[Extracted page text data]

■ ■ ■ ■ ■

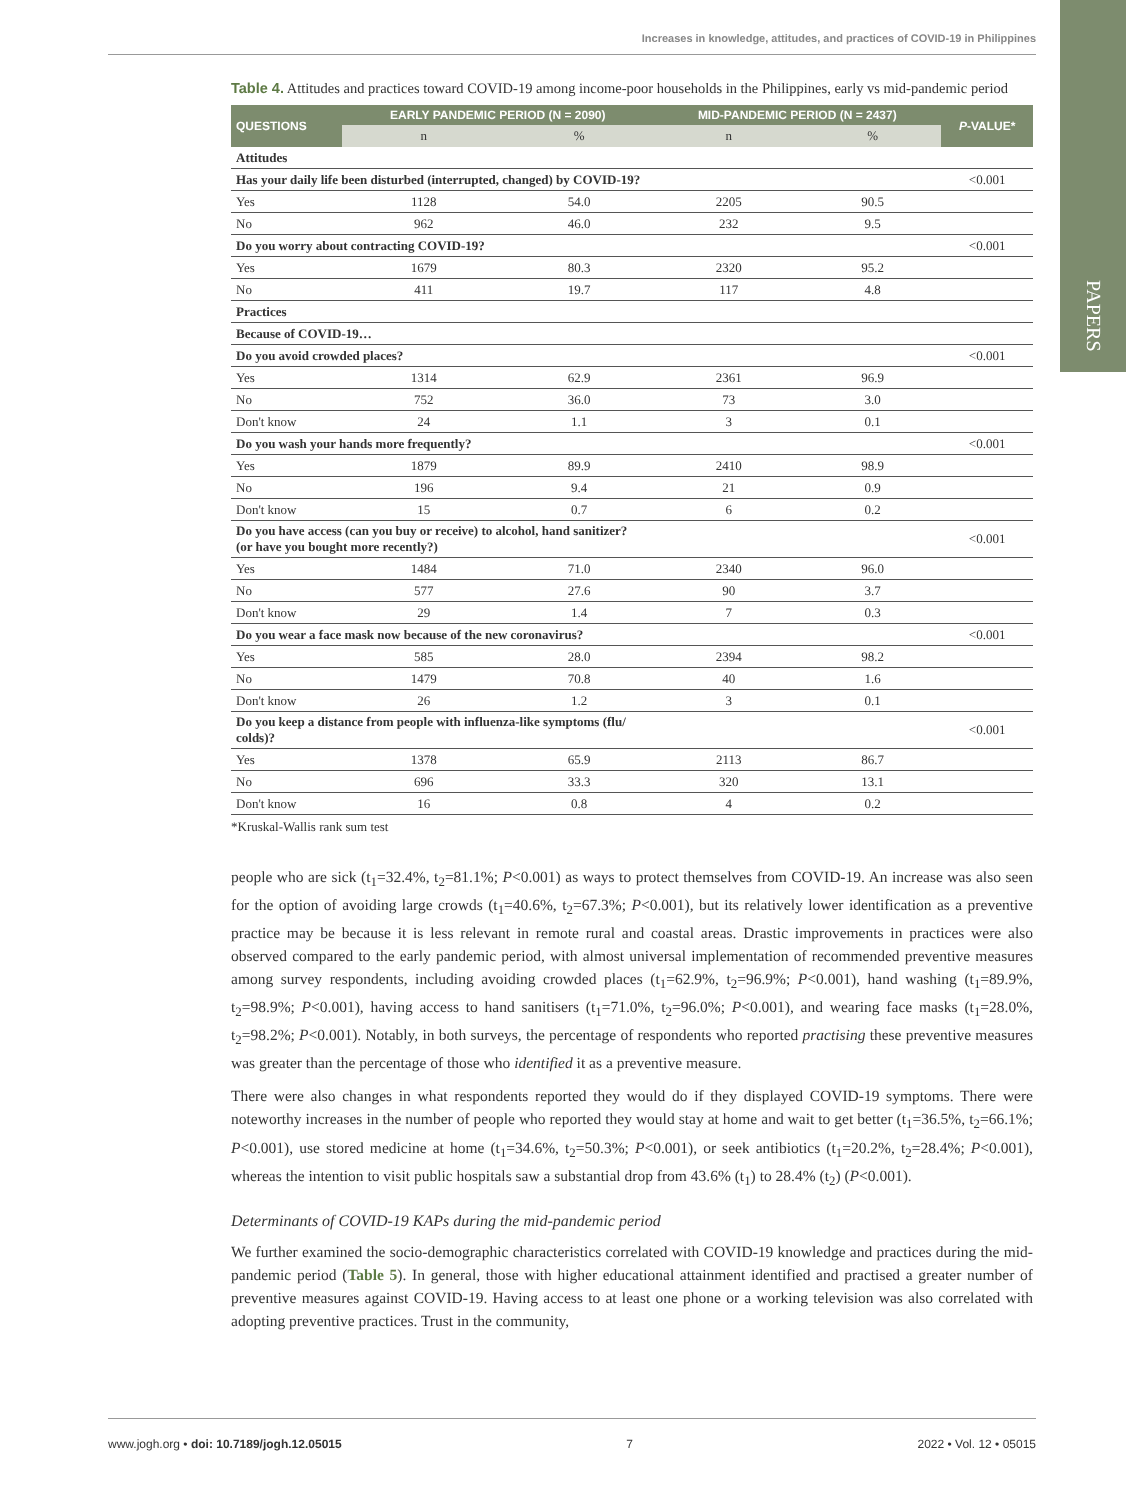Increases in knowledge, attitudes, and practices of COVID-19 in Philippines
PAPERS
Table 4. Attitudes and practices toward COVID-19 among income-poor households in the Philippines, early vs mid-pandemic period
| QUESTIONS | EARLY PANDEMIC PERIOD (N = 2090) | | MID-PANDEMIC PERIOD (N = 2437) | | P -VALUE* |
| --- | --- | --- | --- | --- | --- |
| | n | % | n | % | |
| Attitudes | | | | | |
| Has your daily life been disturbed (interrupted, changed) by COVID-19? | | | | | <0.001 |
| Yes | 1128 | 54.0 | 2205 | 90.5 | |
| No | 962 | 46.0 | 232 | 9.5 | |
| Do you worry about contracting COVID-19? | | | | | <0.001 |
| Yes | 1679 | 80.3 | 2320 | 95.2 | |
| No | 411 | 19.7 | 117 | 4.8 | |
| Practices | | | | | |
| Because of COVID-19… | | | | | |
| Do you avoid crowded places? | | | | | <0.001 |
| Yes | 1314 | 62.9 | 2361 | 96.9 | |
| No | 752 | 36.0 | 73 | 3.0 | |
| Don't know | 24 | 1.1 | 3 | 0.1 | |
| Do you wash your hands more frequently? | | | | | <0.001 |
| Yes | 1879 | 89.9 | 2410 | 98.9 | |
| No | 196 | 9.4 | 21 | 0.9 | |
| Don't know | 15 | 0.7 | 6 | 0.2 | |
| Do you have access (can you buy or receive) to alcohol, hand sanitizer? (or have you bought more recently?) | | | | | <0.001 |
| Yes | 1484 | 71.0 | 2340 | 96.0 | |
| No | 577 | 27.6 | 90 | 3.7 | |
| Don't know | 29 | 1.4 | 7 | 0.3 | |
| Do you wear a face mask now because of the new coronavirus? | | | | | <0.001 |
| Yes | 585 | 28.0 | 2394 | 98.2 | |
| No | 1479 | 70.8 | 40 | 1.6 | |
| Don't know | 26 | 1.2 | 3 | 0.1 | |
| Do you keep a distance from people with influenza-like symptoms (flu/ colds)? | | | | | <0.001 |
| Yes | 1378 | 65.9 | 2113 | 86.7 | |
| No | 696 | 33.3 | 320 | 13.1 | |
| Don't know | 16 | 0.8 | 4 | 0.2 | |
*Kruskal-Wallis rank sum test
people who are sick (t<sub>1</sub>=32.4%, t<sub>2</sub>=81.1%; P<0.001) as ways to protect themselves from COVID-19. An increase was also seen for the option of avoiding large crowds (t<sub>1</sub>=40.6%, t<sub>2</sub>=67.3%; P<0.001), but its relatively lower identification as a preventive practice may be because it is less relevant in remote rural and coastal areas. Drastic improvements in practices were also observed compared to the early pandemic period, with almost universal implementation of recommended preventive measures among survey respondents, including avoiding crowded places (t<sub>1</sub>=62.9%, t<sub>2</sub>=96.9%; P<0.001), hand washing (t<sub>1</sub>=89.9%, t<sub>2</sub>=98.9%; P<0.001), having access to hand sanitisers (t<sub>1</sub>=71.0%, t<sub>2</sub>=96.0%; P<0.001), and wearing face masks (t<sub>1</sub>=28.0%, t<sub>2</sub>=98.2%; P<0.001). Notably, in both surveys, the percentage of respondents who reported practising these preventive measures was greater than the percentage of those who identified it as a preventive measure.
There were also changes in what respondents reported they would do if they displayed COVID-19 symptoms. There were noteworthy increases in the number of people who reported they would stay at home and wait to get better (t<sub>1</sub>=36.5%, t<sub>2</sub>=66.1%; P<0.001), use stored medicine at home (t<sub>1</sub>=34.6%, t<sub>2</sub>=50.3%; P<0.001), or seek antibiotics (t<sub>1</sub>=20.2%, t<sub>2</sub>=28.4%; P<0.001), whereas the intention to visit public hospitals saw a substantial drop from 43.6% (t<sub>1</sub>) to 28.4% (t<sub>2</sub>) (P<0.001).
Determinants of COVID-19 KAPs during the mid-pandemic period
We further examined the socio-demographic characteristics correlated with COVID-19 knowledge and practices during the mid-pandemic period (Table 5). In general, those with higher educational attainment identified and practised a greater number of preventive measures against COVID-19. Having access to at least one phone or a working television was also correlated with adopting preventive practices. Trust in the community,
www.jogh.org • doi: 10.7189/jogh.12.05015 7 2022 • Vol. 12 • 05015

■ ■ ■ ■ ■

● PROBLEM DETAILS
Your output should be an exact copy of every line from the one containing "There were also" through the end of the records.

● TASK SOLUTION
There were also changes in what respondents reported they would do if they displayed COVID-19 symptoms. There were noteworthy increases in the number of people who reported they would stay at home and wait to get better (t<sub>1</sub>=36.5%, t<sub>2</sub>=66.1%; P<0.001), use stored medicine at home (t<sub>1</sub>=34.6%, t<sub>2</sub>=50.3%; P<0.001), or seek antibiotics (t<sub>1</sub>=20.2%, t<sub>2</sub>=28.4%; P<0.001), whereas the intention to visit public hospitals saw a substantial drop from 43.6% (t<sub>1</sub>) to 28.4% (t<sub>2</sub>) (P<0.001).
Determinants of COVID-19 KAPs during the mid-pandemic period
We further examined the socio-demographic characteristics correlated with COVID-19 knowledge and practices during the mid-pandemic period (Table 5). In general, those with higher educational attainment identified and practised a greater number of preventive measures against COVID-19. Having access to at least one phone or a working television was also correlated with adopting preventive practices. Trust in the community,
www.jogh.org • doi: 10.7189/jogh.12.05015 7 2022 • Vol. 12 • 05015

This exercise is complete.